Wisconsin’s Democratic Party chair Ben Wikler added that the Microsoft deal is already more tangible than its predecessor. “The shovels are actually in the ground—and not just in the symbolic way,” he said. “The jobs are already here. You talk to the folks who build things in Wisconsin, they will say that there’s a list of projects that are looking for workers.”

Workers in vests and hard hats sit in a row at an event.
Workers in vests and hard hats sit in a row at an event.

Guests listen as Biden speaks during an event at Gateway Technical College’s iMET Center in Sturtevant on May 8.Scott Olson/Getty Images

Such job creation could come with other costs. The Foxconn deal drew criticism over its environmental record, but AI data centers have their own problems, starting with energy consumption.

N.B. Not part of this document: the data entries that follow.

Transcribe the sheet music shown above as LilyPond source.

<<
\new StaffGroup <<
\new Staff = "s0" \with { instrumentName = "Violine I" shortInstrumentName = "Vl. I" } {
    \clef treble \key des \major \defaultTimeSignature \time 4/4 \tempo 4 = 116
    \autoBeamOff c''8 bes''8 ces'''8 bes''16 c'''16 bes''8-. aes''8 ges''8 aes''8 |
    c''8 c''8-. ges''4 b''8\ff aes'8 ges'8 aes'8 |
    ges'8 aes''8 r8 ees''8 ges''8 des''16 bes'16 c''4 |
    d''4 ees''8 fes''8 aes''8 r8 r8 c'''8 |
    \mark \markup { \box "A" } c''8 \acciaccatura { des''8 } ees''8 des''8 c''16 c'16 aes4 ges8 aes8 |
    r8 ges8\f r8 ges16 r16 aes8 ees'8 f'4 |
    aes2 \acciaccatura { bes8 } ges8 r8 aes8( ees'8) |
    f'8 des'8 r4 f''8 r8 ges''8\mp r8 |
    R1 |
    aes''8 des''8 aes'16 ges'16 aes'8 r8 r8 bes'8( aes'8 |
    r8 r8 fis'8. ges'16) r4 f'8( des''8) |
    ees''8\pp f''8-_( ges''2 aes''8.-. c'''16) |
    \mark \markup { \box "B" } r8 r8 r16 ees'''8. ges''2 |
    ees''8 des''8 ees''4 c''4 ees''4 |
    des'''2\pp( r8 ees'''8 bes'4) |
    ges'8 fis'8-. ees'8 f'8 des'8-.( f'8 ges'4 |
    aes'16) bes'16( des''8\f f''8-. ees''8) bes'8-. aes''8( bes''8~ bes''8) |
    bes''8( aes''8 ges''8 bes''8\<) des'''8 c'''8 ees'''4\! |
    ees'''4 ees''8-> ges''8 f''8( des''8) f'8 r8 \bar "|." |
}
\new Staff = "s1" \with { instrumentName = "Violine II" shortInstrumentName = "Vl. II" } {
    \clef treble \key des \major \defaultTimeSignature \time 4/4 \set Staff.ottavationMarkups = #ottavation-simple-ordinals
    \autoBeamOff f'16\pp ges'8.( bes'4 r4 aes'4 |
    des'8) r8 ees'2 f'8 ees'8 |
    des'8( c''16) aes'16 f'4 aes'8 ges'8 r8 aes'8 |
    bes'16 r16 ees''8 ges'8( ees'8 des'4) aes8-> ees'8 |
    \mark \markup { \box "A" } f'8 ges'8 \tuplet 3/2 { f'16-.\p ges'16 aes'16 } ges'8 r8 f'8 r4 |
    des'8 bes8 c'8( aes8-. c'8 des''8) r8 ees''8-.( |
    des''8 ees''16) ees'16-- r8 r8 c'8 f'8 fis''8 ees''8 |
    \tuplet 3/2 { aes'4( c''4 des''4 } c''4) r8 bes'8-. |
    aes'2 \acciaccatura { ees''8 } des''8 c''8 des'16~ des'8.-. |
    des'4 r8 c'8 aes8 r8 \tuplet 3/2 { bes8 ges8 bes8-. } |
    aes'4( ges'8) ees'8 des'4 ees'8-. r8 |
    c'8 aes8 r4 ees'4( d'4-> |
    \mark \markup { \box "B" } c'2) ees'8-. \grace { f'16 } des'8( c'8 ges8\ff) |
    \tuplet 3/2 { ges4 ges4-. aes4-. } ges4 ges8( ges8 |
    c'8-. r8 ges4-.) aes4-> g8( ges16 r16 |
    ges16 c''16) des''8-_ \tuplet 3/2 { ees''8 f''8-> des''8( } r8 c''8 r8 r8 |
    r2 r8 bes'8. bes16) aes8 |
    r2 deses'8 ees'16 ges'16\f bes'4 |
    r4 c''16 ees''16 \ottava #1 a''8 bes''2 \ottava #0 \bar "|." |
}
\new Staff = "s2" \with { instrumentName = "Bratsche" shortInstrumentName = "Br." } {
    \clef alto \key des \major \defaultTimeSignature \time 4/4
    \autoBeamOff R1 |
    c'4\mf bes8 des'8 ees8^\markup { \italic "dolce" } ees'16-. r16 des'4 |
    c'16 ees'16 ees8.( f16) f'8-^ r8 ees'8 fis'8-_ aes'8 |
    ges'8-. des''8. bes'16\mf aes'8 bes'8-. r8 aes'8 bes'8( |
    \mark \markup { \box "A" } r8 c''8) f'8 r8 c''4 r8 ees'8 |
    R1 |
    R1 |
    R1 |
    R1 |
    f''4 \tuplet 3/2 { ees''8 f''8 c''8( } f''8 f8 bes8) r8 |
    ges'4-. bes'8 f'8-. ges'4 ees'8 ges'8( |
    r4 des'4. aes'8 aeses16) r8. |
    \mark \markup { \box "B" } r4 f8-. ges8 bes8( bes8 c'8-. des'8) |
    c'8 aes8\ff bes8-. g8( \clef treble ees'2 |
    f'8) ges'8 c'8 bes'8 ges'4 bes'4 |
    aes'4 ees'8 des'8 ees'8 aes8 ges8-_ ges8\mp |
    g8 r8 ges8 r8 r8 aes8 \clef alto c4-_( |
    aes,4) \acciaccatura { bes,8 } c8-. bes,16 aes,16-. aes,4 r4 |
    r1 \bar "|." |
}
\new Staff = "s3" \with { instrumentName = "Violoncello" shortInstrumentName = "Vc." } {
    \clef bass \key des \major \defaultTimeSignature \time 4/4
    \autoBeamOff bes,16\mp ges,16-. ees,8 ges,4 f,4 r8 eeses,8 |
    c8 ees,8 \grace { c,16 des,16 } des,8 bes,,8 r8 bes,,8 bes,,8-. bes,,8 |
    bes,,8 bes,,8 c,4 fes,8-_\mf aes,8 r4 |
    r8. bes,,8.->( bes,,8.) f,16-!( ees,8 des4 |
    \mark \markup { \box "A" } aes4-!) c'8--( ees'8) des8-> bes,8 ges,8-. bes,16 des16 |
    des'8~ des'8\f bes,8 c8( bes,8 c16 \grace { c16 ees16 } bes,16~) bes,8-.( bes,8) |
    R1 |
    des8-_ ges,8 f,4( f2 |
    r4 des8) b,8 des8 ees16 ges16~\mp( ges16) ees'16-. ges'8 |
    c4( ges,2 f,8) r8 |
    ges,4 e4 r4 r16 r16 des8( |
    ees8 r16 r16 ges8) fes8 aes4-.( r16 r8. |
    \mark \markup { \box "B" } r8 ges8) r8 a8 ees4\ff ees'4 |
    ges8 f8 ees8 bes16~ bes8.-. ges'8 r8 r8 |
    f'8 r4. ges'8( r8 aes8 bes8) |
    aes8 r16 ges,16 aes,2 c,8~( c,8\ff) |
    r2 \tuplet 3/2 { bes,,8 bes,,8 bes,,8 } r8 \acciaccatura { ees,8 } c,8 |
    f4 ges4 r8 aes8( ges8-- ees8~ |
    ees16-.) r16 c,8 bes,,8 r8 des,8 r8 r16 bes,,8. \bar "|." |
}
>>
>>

In May, electricity provider We Energies asked state utility regulators for permission to bill customers for $2 billion in natural gas investments due to increased energy demand, a move that environmentalists say will push the state’s climate goals out of reach. Some locals are also skeptical of Microsoft’s promises—wary that there are no legal requirements for the company to meet its original projections.

On Nov. 5, the presidential race will be the biggest draw for voters in southeastern Wisconsin, but there is plenty at stake down the ballot. A lively race is underway in the state’s 1st Congressional District, where Mount Pleasant is located, between incumbent Republican Bryan Steil and Democrat Peter Barca, who most recently served as Wisconsin’s revenue secretary. Barca received criticism within his party for effectively greenlighting the Foxconn deal as State Assembly minority leader, but he has a bigger legislative legacy than Foxconn alone. Although Steil has the lead in polls, Wikler—the state Democratic Party chair—called it the “best opportunity we’ve had to flip that district in a very long time.”

Harris and Trump have each come to Wisconsin in recent weeks. On Oct. 1, Trump visited a manufacturing plant in Waunakee, where he rallied around tariffs and flirted once again with the logic of incentivizing foreign companies with public funds to build factories in the United States. A few days later, at a rally in Ripon, which is considered the birthplace of the Republican Party, Harris spoke at length about the constitutional oath, casting herself as someone who upholds its promise and Trump as someone who violates it.

In Mount Pleasant, it remains to be seen which promises voters believe. “Microsoft is a big help, and we appreciate that, but we are very much still living with the failure of Foxconn, and we’re never going to get those 13,000 jobs,” Gallaher said. “And that is a shame. We would do ourselves a favor not to forget it too quickly.”